■ Goal of the exercise
Reproduce the records that follow exactly as they are written.

== Data supplied ==

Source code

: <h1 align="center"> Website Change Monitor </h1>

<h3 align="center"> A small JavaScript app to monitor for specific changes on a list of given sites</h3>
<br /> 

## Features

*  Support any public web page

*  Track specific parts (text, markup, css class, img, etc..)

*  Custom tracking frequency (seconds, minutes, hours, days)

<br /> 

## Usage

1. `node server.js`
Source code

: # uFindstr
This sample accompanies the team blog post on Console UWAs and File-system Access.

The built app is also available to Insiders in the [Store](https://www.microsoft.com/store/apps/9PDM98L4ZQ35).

===

■ Answer section
Source code

: <h1 align="center"> Website Change Monitor </h1>

<h3 align="center"> A small JavaScript app to monitor for specific changes on a list of given sites</h3>
<br /> 

## Features

*  Support any public web page

*  Track specific parts (text, markup, css class, img, etc..)

*  Custom tracking frequency (seconds, minutes, hours, days)

<br /> 

## Usage

1. `node server.js`
Source code

: # uFindstr
This sample accompanies the team blog post on Console UWAs and File-system Access.

The built app is also available to Insiders in the [Store](https://www.microsoft.com/store/apps/9PDM98L4ZQ35).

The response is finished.